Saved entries
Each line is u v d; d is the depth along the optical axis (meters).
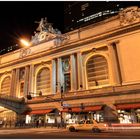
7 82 47.72
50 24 46.00
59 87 36.34
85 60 35.94
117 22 33.75
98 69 34.16
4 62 50.22
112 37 33.25
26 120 36.28
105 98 28.69
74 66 36.34
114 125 16.69
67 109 30.73
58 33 45.66
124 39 31.94
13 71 46.22
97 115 28.77
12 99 37.03
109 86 29.97
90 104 29.52
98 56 35.09
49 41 42.22
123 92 27.19
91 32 36.62
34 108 36.16
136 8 32.03
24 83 42.22
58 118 32.16
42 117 34.59
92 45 35.22
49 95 35.53
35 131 20.45
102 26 35.47
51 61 40.38
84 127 17.80
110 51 32.69
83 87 33.66
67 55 38.09
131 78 29.11
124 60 30.80
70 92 33.28
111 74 31.83
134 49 30.39
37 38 45.41
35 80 42.00
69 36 39.38
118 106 26.56
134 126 16.59
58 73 37.84
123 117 26.38
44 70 41.88
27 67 43.81
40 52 41.84
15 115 37.53
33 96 40.00
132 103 25.86
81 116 30.17
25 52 46.28
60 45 39.03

What you will do
Print exactly the lines from the one with "12 99 37.03" through the end of the data, inclusive.

Response to this exercise
12 99 37.03
109 86 29.97
90 104 29.52
98 56 35.09
49 41 42.22
123 92 27.19
91 32 36.62
34 108 36.16
136 8 32.03
24 83 42.22
58 118 32.16
42 117 34.59
92 45 35.22
49 95 35.53
35 131 20.45
102 26 35.47
51 61 40.38
84 127 17.80
110 51 32.69
83 87 33.66
67 55 38.09
131 78 29.11
124 60 30.80
70 92 33.28
111 74 31.83
134 49 30.39
37 38 45.41
35 80 42.00
69 36 39.38
118 106 26.56
134 126 16.59
58 73 37.84
123 117 26.38
44 70 41.88
27 67 43.81
40 52 41.84
15 115 37.53
33 96 40.00
132 103 25.86
81 116 30.17
25 52 46.28
60 45 39.03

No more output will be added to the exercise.